Congrats Anney! I also saw Pockets in Miami with Janet's daughter handling and he took Second under Judge Norm Patton--nice mover--you would have been happy to see the two of them show so well--the "biggies" were there--Jane, Greg, Tigger, Janice--so that's not bad at all (IMHO!)


----------



## K9-Design (Jan 18, 2009)

Linda, that is awesome! I didn't know she had Pockets entered. How many in his class? I guess he was in Open, too old for 12-18. Just got his picture from MFGRC -- SOOOO cute, I added it to k9data. 
He is a great dog, I could steal him! You should see his field work, ridiculous. He can finish in the breed ring too if she commits to it.


----------



## AmbikaGR (Dec 31, 2007)

Sorry Grandma Anney but my dad just posted a new thread in this section and you may not want to tell anyone I am related.

http://www.goldenretrieverforum.com/showthread.php?p=1008417#post1008417


----------



## rappwizard (May 27, 2009)

7 were entered and 5 showed up--I just checked my catalog, and I have Pockets marked as going RWD too--Janice was on a Deauxquest dog that finished with that win, so it was a nice one-two in a sense for Deuxquest represented dogs. Greg and Tigger were on the other dogs that were behind, along with a (non-pro) handler.

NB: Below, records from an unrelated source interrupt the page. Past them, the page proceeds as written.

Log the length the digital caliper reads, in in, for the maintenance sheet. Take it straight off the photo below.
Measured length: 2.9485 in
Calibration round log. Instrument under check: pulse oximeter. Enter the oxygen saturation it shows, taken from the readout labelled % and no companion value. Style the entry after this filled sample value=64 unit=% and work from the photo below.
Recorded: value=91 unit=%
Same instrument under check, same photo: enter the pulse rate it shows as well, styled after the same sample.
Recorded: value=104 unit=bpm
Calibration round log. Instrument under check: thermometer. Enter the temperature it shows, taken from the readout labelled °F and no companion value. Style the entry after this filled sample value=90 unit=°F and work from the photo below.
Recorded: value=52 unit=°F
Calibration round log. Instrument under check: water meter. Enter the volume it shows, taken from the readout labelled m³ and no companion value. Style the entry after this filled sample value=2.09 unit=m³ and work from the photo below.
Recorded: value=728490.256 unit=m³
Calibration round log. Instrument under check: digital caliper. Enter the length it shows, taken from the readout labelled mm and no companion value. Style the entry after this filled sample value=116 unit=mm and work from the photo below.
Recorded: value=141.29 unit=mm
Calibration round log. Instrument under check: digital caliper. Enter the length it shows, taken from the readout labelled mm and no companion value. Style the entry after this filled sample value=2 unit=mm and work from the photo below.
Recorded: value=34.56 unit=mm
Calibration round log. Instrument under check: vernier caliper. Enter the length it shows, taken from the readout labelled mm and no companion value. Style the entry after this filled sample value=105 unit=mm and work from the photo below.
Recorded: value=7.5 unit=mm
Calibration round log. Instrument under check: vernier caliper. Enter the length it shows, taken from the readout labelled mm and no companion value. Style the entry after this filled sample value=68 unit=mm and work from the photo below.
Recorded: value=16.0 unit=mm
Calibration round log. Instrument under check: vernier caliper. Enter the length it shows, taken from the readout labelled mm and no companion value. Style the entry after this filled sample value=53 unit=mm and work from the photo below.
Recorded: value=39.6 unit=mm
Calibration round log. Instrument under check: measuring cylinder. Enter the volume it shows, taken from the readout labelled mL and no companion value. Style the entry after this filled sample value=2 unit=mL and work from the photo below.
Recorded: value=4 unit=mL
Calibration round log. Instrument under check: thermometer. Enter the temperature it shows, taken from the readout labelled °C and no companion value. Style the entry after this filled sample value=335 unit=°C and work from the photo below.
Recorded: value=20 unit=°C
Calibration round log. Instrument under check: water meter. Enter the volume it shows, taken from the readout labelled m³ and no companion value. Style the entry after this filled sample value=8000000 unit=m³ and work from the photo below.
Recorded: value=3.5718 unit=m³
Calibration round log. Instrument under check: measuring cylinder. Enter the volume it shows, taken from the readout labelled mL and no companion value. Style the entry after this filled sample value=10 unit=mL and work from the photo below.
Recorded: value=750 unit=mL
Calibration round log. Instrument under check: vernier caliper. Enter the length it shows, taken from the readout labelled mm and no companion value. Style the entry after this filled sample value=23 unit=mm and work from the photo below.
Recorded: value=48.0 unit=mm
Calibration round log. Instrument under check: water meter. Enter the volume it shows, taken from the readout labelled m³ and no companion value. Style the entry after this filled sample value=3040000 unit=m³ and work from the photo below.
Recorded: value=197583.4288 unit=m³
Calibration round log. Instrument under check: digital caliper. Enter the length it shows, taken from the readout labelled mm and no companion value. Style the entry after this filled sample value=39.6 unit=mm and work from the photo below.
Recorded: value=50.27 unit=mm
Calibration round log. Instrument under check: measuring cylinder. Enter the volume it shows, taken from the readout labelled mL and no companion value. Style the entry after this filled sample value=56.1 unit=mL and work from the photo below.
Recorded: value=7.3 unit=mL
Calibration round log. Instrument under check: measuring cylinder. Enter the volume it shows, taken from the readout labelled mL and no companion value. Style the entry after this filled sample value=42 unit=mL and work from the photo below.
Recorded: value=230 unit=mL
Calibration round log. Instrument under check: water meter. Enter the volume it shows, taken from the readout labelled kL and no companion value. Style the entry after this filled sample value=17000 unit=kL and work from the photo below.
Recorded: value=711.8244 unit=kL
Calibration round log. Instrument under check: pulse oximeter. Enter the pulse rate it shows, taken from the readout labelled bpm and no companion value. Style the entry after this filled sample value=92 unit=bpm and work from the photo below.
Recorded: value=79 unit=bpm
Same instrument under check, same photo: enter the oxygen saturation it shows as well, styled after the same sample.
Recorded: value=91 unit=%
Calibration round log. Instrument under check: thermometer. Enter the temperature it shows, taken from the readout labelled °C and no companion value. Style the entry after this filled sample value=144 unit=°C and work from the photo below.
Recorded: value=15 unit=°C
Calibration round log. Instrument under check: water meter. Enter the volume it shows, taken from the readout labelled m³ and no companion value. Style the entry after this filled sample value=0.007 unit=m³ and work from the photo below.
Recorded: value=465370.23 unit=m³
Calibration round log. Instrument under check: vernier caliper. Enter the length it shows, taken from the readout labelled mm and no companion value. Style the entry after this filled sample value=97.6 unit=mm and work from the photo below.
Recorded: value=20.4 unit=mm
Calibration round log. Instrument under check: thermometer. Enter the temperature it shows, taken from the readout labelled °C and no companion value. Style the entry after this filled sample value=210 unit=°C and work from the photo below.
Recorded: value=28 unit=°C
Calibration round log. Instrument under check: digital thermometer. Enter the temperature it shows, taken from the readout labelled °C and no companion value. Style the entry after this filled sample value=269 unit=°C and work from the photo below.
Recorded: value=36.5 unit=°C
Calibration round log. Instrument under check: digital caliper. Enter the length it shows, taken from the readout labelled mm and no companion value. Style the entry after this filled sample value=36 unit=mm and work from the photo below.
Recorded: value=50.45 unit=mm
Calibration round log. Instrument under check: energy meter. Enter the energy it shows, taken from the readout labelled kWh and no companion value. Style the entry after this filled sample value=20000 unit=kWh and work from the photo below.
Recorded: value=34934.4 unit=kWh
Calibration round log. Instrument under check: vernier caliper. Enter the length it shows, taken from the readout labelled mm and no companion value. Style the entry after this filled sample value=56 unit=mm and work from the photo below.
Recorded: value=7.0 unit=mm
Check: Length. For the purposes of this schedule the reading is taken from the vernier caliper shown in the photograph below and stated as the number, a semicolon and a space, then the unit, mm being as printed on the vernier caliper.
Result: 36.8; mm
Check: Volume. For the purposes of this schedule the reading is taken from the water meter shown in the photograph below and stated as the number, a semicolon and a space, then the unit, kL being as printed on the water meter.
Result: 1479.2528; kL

Janet and I have talked about going up together to the Treasure Coast training--I'm just worried about having Mac off lead because although she loves to retrieve, once she is off lead she has another mind that kicks in and it doesn't listen as well; it prefers telling her legs to run all over the place--I have far better luck with her being on a lead but Janet says not to sweat it, that she may be inspired by the other dogs to stay and get the ducks!


----------



## AmberSunrise (Apr 1, 2009)

Wow that is impressive !! Congratulations.


----------



## GoldenSail (Dec 30, 2008)

That is really awesome! Brag away! (Looks like Slater has a lot to live up to)


----------



## MaddieMagoo (Aug 14, 2007)

WOW WEE!!!! Nice job to Mr.Fisher's babies for making news!!!! YAYYY!!! happy dance time..right??


----------



## Loisiana (Jul 29, 2009)

I was there!! My friend that I was traveling with was in the class with them with her Boston Terrier. I didn't realize Jiffy was a Fisher son until I looked in the catalog just a little bit ago. That was the same day we got our UDX. Actually, we had high scoring golden retriever up until the end of the day when Jiffy got it!


----------